昭和っ子の本
『昭和っ子の朝焼け』の「昭和っ子」とは、昭和(20年代後半~)30年代の子供のことであり、この民俗学的な著述は、その時代に生きた子供達の生態をいきいきと書き取ったものである。筆者がその「あとがき」で記されているように、史誌や研究書など無数にあるのだが、「生活者本人が自らの実体験を広範かつ具体的に記した」ものは殆どない。自分史の作成がひと頃流行ったのであるが、ほぼ自慢話ばかりで民俗学的資料としては無意味なものが多い。そして、「わずか六、七十年前の近過去がどんどん分からなくなっている」(p317)のである。歴史から学ぶというが、現代人はほとんど歴史から学ぶことが不得手なのであり、学ばない。思考することなく、リア充から逃亡し、実体験から学ぶ健全な価値観を形成することなく、ネットでストレスを発散し、個人情報がダダ洩れにも関わらずにネット世界の餌食になっている青少年に対し、若い親たちも影響されて理不尽な大人たちが増えつつある。この辺の分析は少しくなされていないという意味で、いかに無駄な本が上梓されているのか知れない。この著作は、詳しく知られていないその時代を見事に描写されていて書店の店頭で発見してすぐに購入してしまった次第である。その時代に生きた子供たちの感情も明らかにしていて、待望の書だったのである。

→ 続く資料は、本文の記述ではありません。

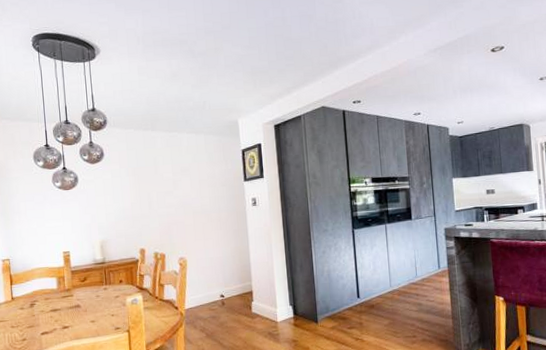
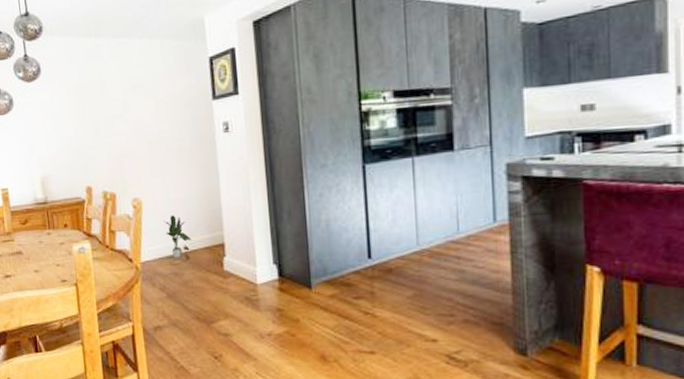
potted plant: none [204,270,227,305] -> present [163,215,192,259]

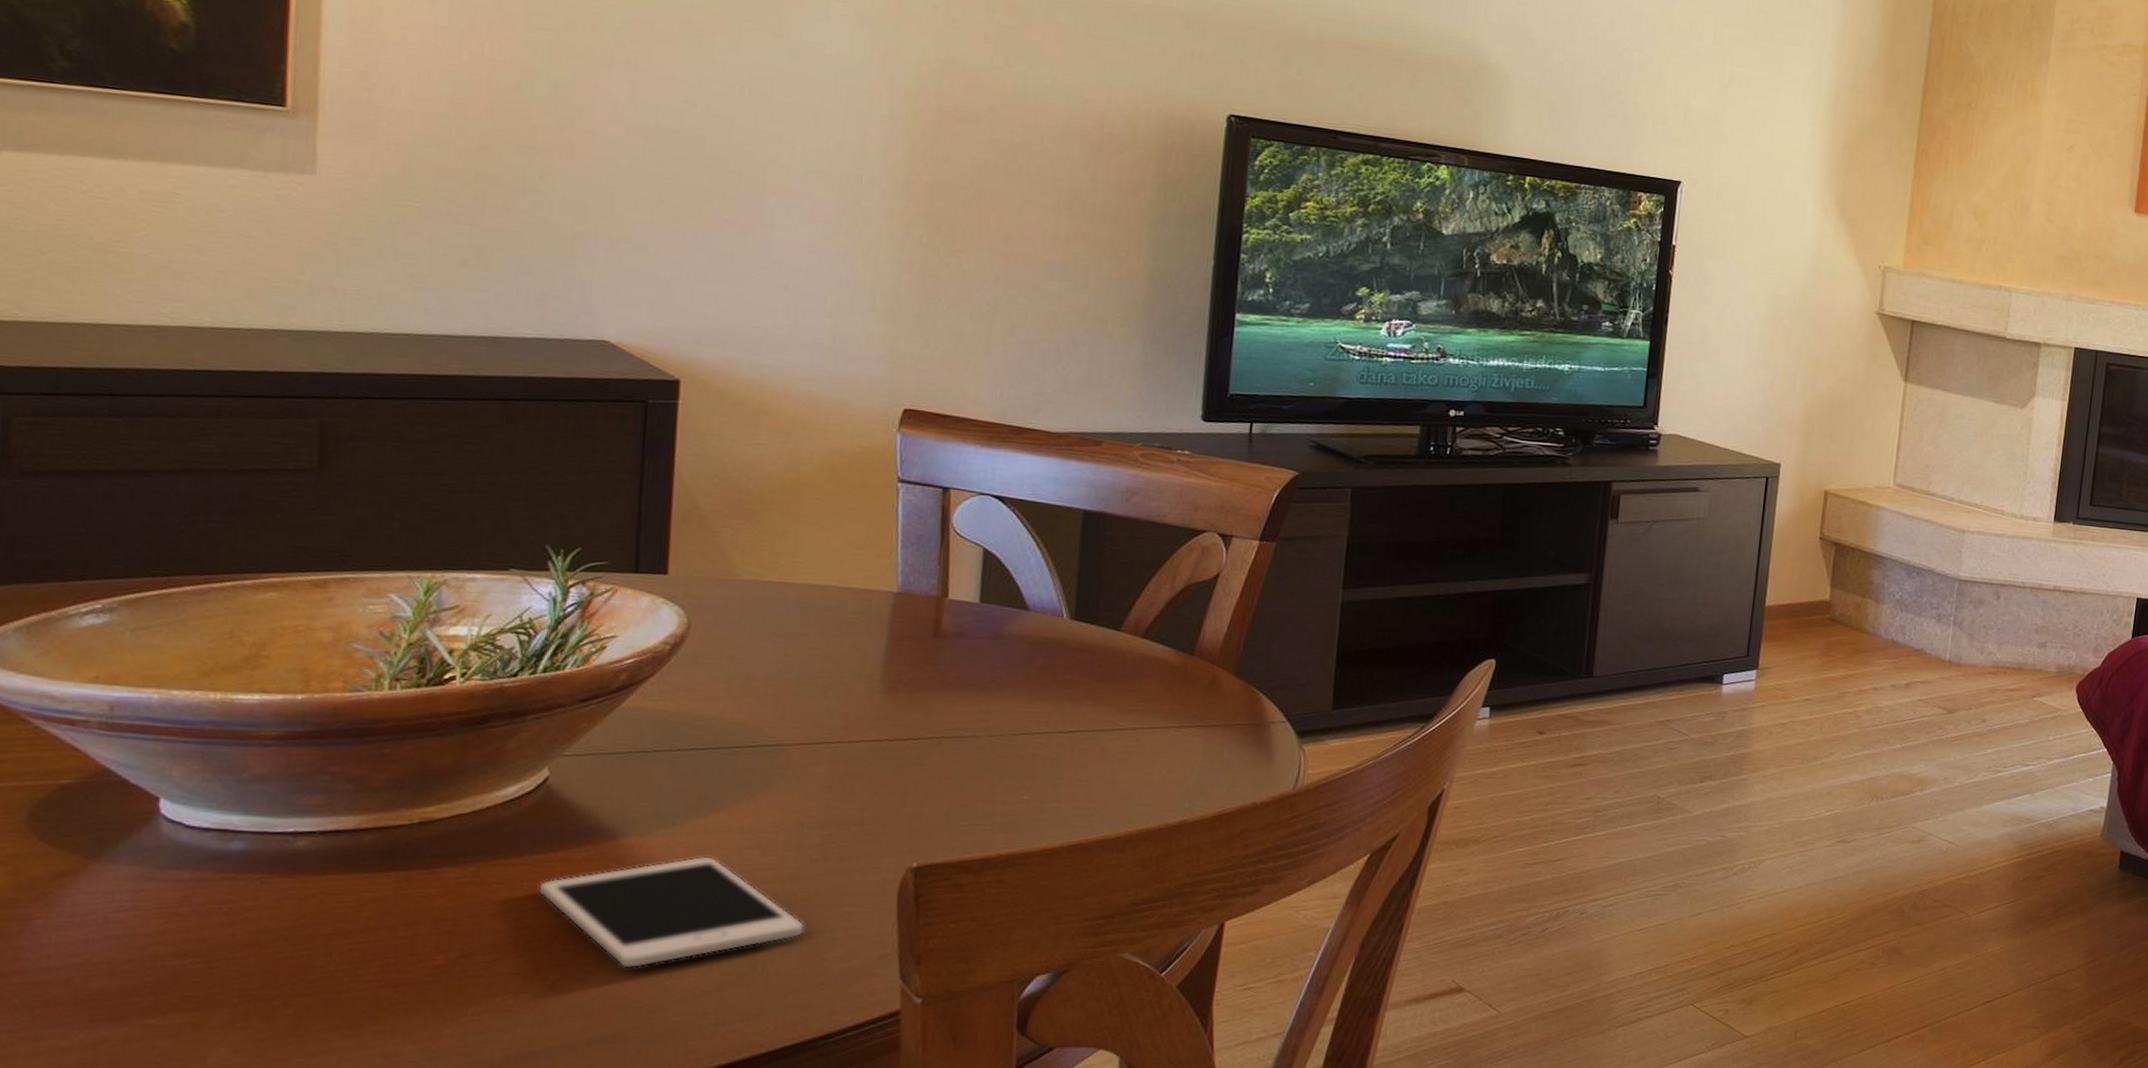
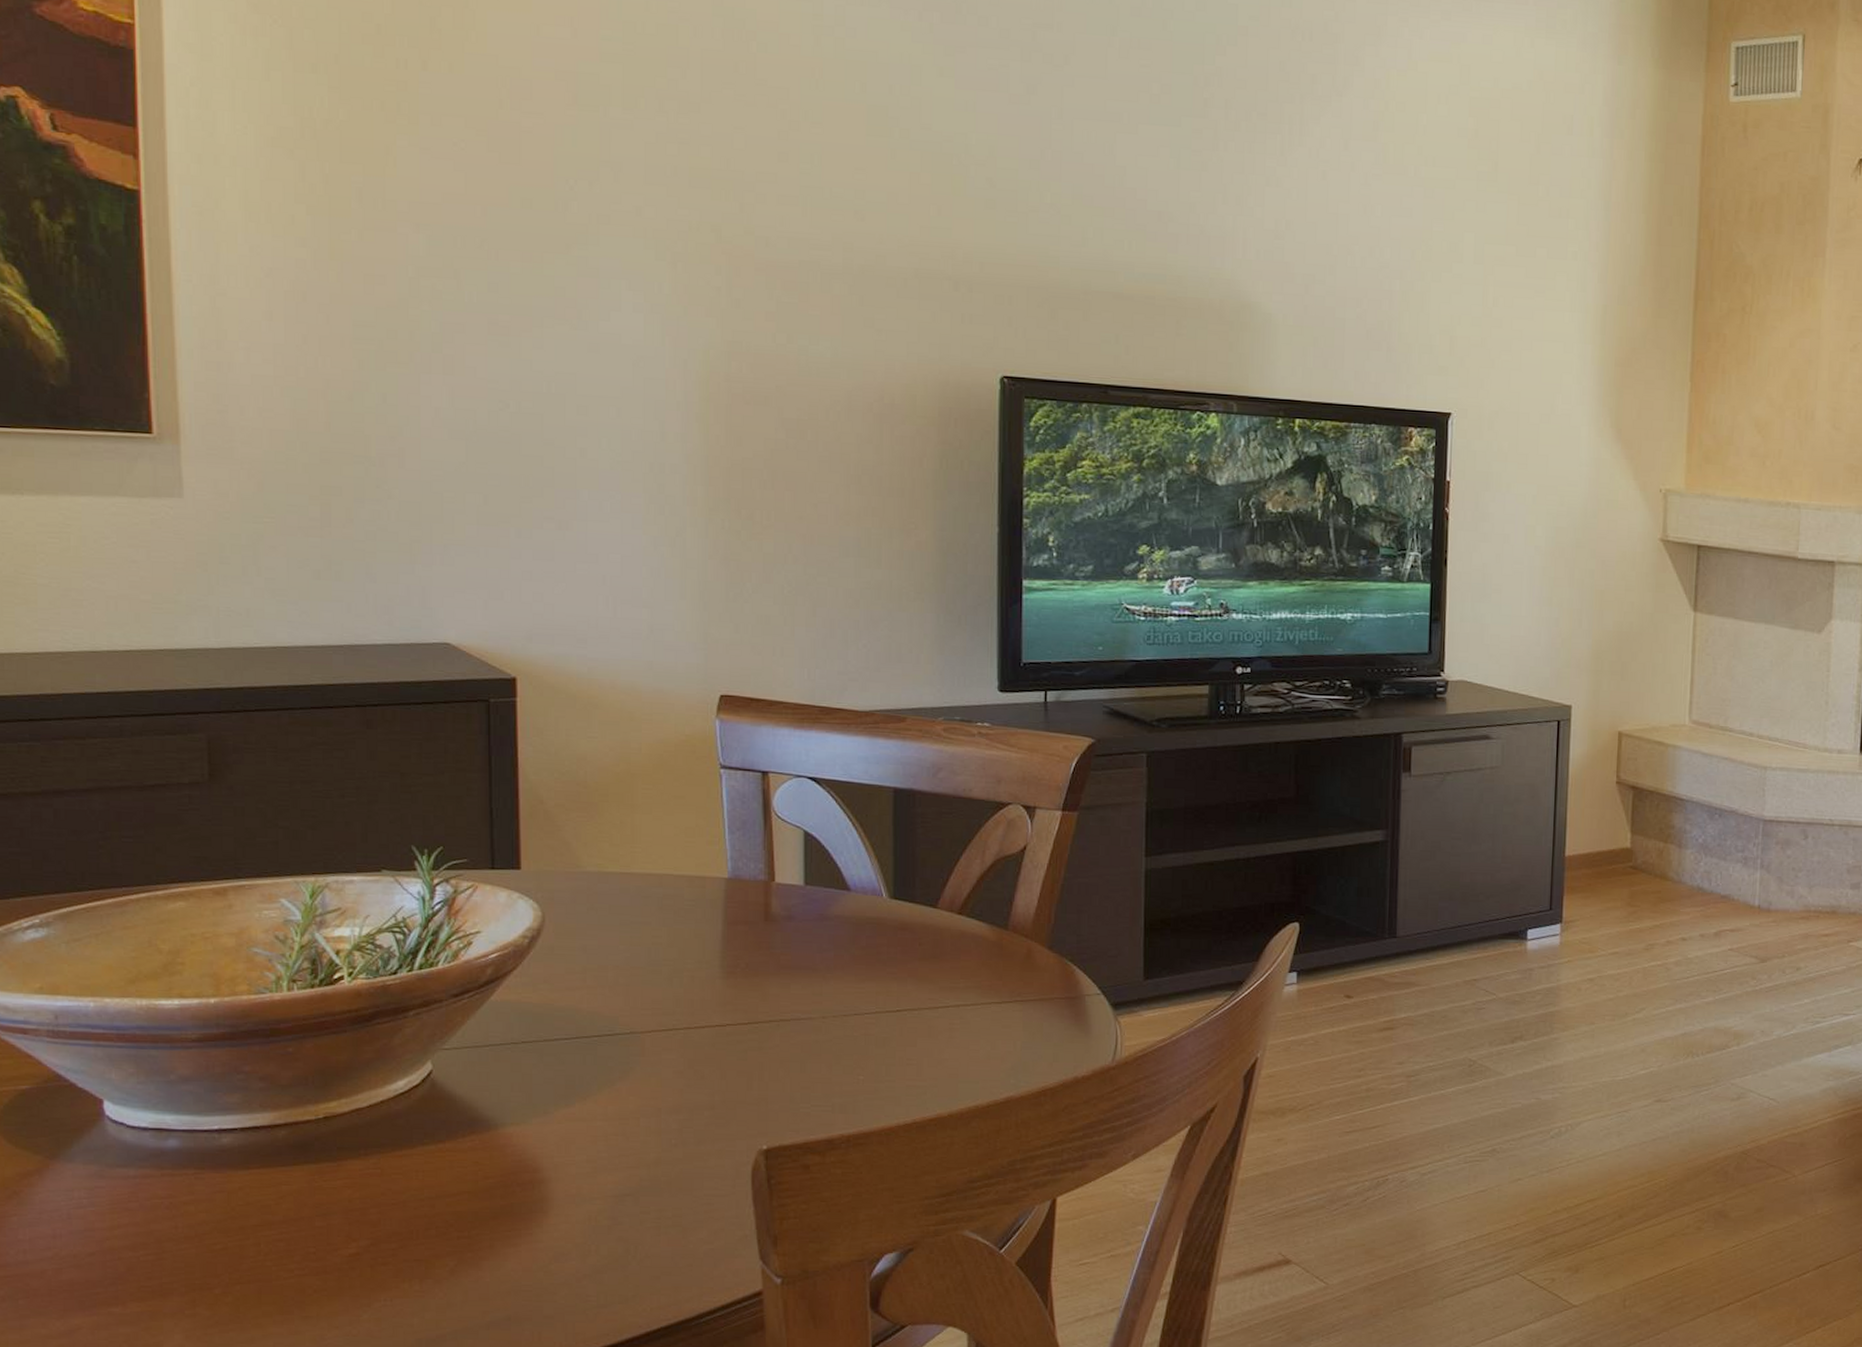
cell phone: present [537,856,805,969] -> none [431,1143,670,1254]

暑い日中は避けて読書に勤しみ、夕方に草刈りをして、ミニ白菜を播種した一日であった。ミニ白菜は、娃々菜といい、例の信州山峡採取場の種で、道の駅信州新町で購入したものである。14粒入りで100円でしたので、試行栽培としては適宜でした。この道の駅は、新鮮野菜・山菜と西山地方の美味しい豆や蕎麦がおススメです。訪問した時は燕の子育て期にあたり、庇では、親が子への餌やりや見張りなど甲斐甲斐しい働きぶりで飛び交っていました。とても田舎らしいのんびりとした道の駅で、余分なものがなく、リラックスできます。蕎麦目当ての人も多いと思います。